Three Arrests At EGHS Last Week
A 17-year-old boy was arrested for carrying a knife in school, and two girls were arrested for cyber bullying.
Police made three arrests at East Greenwich High School last week, one of a boy with a knife at school and two arrests of girls accused of cyber bullying.
According to Det. Lieutenant Jay Fague, a 17-year-old boy got into an argument with other students and he indicated he had a knife. “Only verbal threats were made,” said Fague. “The knife was never shown or presented to anyone.”
Assistant Principal Tim Chase searched the student’s bag and found a small folding knife. “The student is facing school discipline as well as being petitioned into Family Court for possession of a knife on school grounds,” said Fague.

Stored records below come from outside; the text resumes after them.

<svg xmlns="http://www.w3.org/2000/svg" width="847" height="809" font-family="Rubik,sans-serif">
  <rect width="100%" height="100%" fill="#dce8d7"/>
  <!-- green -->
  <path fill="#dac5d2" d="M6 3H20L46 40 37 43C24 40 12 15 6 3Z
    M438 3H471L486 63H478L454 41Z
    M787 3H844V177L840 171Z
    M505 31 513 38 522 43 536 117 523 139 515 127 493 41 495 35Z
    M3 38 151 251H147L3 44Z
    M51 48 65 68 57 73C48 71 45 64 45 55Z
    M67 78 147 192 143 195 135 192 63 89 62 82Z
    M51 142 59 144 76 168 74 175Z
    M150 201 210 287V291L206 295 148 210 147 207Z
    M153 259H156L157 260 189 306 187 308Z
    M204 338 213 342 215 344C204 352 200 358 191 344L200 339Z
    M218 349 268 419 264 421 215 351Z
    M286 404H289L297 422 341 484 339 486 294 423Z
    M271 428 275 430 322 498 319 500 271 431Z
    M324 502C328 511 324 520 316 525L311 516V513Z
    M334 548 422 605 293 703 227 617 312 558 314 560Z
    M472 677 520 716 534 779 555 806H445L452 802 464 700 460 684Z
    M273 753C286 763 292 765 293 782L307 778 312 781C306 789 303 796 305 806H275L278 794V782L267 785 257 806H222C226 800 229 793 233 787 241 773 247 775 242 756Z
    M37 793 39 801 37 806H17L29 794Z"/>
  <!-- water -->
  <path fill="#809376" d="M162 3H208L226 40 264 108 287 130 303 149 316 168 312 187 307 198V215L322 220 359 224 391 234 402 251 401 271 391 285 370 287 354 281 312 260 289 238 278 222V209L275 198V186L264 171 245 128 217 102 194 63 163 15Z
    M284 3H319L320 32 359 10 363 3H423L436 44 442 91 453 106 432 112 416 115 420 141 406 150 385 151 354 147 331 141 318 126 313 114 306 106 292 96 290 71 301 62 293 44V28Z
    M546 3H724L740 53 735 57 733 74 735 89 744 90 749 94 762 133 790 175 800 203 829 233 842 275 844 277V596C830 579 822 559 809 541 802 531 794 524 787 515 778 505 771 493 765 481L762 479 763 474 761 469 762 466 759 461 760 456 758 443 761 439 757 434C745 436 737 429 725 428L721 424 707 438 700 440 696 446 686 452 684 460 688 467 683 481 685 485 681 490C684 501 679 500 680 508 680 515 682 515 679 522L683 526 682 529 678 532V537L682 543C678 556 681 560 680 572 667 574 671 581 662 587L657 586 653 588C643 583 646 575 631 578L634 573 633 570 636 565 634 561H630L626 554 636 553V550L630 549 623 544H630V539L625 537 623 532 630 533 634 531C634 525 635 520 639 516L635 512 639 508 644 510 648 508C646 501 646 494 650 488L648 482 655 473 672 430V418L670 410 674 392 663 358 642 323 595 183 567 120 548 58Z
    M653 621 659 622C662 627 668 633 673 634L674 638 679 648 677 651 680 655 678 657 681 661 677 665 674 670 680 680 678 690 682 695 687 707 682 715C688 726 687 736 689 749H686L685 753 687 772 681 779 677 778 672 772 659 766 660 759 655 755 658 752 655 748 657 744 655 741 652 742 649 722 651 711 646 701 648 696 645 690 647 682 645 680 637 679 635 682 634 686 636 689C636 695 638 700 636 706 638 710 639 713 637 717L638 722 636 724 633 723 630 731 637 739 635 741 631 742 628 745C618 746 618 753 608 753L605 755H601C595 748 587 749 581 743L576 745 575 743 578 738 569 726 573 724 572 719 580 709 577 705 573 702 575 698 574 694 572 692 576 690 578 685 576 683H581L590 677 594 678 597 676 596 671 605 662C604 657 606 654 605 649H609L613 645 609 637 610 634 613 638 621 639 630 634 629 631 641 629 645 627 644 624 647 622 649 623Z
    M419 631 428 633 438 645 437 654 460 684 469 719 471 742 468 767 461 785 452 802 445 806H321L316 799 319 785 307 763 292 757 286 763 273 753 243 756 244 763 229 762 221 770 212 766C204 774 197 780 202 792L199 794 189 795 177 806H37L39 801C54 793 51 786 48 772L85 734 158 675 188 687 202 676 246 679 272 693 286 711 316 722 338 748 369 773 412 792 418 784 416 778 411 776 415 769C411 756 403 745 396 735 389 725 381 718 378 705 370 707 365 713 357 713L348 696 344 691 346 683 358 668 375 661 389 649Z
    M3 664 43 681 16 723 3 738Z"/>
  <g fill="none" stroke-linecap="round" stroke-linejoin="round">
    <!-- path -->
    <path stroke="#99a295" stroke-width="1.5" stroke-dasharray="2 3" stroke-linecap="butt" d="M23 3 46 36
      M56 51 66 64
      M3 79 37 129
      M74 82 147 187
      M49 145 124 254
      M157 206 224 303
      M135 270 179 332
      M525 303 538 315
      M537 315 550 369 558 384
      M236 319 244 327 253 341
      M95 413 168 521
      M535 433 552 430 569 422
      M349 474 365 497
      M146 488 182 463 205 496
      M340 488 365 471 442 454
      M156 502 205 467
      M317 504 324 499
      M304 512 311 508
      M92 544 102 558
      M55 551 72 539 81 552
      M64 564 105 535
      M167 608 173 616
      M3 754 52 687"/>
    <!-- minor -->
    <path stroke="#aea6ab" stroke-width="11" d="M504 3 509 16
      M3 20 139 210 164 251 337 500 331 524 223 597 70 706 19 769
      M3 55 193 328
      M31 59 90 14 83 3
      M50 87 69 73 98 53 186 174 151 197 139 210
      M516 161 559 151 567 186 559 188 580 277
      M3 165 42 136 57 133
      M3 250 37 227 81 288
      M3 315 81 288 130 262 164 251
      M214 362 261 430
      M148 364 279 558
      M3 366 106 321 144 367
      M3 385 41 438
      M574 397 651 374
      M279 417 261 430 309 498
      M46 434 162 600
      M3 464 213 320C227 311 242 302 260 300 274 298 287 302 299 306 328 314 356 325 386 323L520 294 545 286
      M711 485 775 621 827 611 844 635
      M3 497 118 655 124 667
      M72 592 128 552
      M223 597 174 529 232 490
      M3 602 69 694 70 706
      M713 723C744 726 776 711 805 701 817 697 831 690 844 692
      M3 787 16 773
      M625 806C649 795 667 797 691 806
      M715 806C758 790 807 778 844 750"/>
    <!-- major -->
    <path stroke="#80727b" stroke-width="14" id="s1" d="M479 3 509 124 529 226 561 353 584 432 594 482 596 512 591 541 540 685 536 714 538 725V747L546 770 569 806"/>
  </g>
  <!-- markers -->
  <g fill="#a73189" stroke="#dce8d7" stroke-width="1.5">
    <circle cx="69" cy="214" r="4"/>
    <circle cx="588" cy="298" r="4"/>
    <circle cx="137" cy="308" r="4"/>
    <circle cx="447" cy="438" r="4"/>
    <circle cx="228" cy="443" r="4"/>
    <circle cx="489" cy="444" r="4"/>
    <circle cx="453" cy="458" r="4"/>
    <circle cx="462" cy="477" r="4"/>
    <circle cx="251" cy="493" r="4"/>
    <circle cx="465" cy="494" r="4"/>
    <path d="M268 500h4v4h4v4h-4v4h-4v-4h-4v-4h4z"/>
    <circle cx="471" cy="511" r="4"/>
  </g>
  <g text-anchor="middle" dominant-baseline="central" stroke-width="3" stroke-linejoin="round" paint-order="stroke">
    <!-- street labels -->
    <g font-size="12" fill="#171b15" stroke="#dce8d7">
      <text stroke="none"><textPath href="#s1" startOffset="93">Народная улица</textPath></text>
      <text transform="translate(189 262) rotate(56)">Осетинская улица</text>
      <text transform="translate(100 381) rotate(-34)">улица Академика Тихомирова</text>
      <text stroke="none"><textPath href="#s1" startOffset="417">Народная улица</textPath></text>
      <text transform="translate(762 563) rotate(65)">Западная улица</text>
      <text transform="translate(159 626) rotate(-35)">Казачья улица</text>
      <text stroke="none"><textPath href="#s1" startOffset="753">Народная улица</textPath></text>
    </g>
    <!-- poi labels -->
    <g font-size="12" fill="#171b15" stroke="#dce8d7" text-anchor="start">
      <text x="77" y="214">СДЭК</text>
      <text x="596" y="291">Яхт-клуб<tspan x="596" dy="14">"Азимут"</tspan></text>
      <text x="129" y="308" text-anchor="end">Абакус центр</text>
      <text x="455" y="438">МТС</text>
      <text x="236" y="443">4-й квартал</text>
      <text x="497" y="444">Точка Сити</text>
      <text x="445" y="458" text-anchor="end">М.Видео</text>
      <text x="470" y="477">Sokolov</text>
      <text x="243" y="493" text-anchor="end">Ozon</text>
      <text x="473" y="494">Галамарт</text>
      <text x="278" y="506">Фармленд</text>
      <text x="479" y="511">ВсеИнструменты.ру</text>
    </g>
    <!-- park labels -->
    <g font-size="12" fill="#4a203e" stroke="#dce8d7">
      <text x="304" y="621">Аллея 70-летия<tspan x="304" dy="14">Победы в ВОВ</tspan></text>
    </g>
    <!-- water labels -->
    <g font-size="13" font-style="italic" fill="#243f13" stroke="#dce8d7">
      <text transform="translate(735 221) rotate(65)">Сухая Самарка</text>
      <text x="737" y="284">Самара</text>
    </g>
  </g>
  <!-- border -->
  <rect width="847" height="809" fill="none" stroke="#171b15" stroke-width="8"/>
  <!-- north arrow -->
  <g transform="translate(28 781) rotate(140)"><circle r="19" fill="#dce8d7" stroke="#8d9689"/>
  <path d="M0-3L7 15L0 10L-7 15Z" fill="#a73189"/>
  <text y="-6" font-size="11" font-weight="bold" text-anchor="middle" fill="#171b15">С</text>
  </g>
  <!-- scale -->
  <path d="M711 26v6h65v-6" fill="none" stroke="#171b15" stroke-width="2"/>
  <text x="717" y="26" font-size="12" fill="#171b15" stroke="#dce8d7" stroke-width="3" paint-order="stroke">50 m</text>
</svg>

The other arrests followed an incident between two girls, a 16 year old and a 15 year old, the evening of Jan. 25. They allegedly made threats towards each other and harassed each other on Facebook “to the point that each of them went to the high school administrators the next morning and reported it.”
The girls are facing school discipline and Family Court charges, Fague said.
He said he did not remember any other teens ever being charged with cyber bullying in East Greenwich.
“Any issue that involves bullying, cyber or otherwise, we take very seriously,” said schools superintendent Victor Mercurio. “There’s a policy in place, there are laws in place and we proceed accordingly. If that means that the police have to be called in and we have to bring it to that level, then we’ll absolutely positively do that. The tolerance for that is absolutely zero.”
The same goes for weapons in school, he said. “We have to invite the police in. They make an investigation. If they feel that an arrest has to be made, then we support that.”
The Rhode Island General Assembly passed "The Safe Schools Act" last July. The law directs the state Department of Education "to establish a model policy on cyberbullying prevention."
BOB I
8:17 am on Wednesday, February 1, 2012
isn't that wonderful, "INVITE" the police in.
Leo
12:23 pm on Wednesday, February 1, 2012
This was all done from home not in school! Where is the parental responsibility?
EGMOM
4:06 pm on Wednesday, February 1, 2012
Leo, do you have kids? A time wasn't given. This could have happened right after school or at night. If you do have kids do you spend every single waking second with them?
Leo
5:34 pm on Wednesday, February 1, 2012
The article clearly says the cyberbullying incident took place the evening of Jan. 25. I appreciate that parents can't monitor everything their child does but why is the school responsible to pursue this and not the parents?
Pat L
6:13 pm on Wednesday, February 1, 2012
Well if the parents had picked up the phone to discuss this instead of calling the school; I'm sure this could have been corrected. Not sure anything gets corrected when the State of RI via the Family Court system gets involved. I think this is what Leo was referring to? This is parental responsibility; instead they wanted the school to handle it and now the Family Court - good luck there and kiss 5 to 10k goodbye on legal/missing work and other costs.
GameMaker
6:27 am on Thursday, February 2, 2012
While I agree with Leo, from my reading of the article, the kids themselves contacted the school authorities.
good samaratin
3:40 pm on Friday, February 3, 2012
the girls were not arrested, the kids need no more drama, I agree with Leo also, after all the kids were the ones that brought it to authority, they don't need more prope talking about it.